After reading the data below, copy out every line that contains the word "battery".

****************

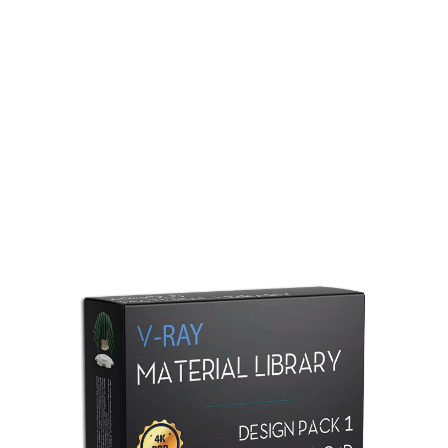
Redshift Material Library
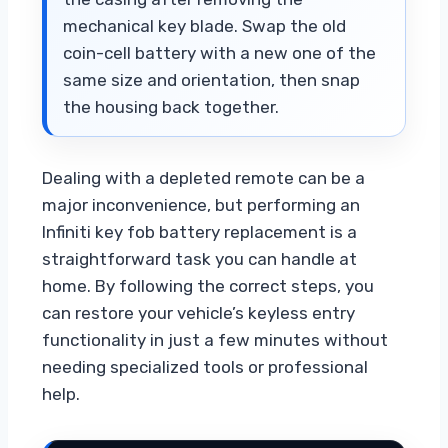
mechanical key blade. Swap the old
coin-cell battery with a new one of the
same size and orientation, then snap
the housing back together.
Dealing with a depleted remote can be a
major inconvenience, but performing an
Infiniti key fob battery replacement is a
straightforward task you can handle at
home. By following the correct steps, you
can restore your vehicle’s keyless entry
functionality in just a few minutes without
needing specialized tools or professional
help.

****************

__Solution__:
coin-cell battery with a new one of the
Infiniti key fob battery replacement is a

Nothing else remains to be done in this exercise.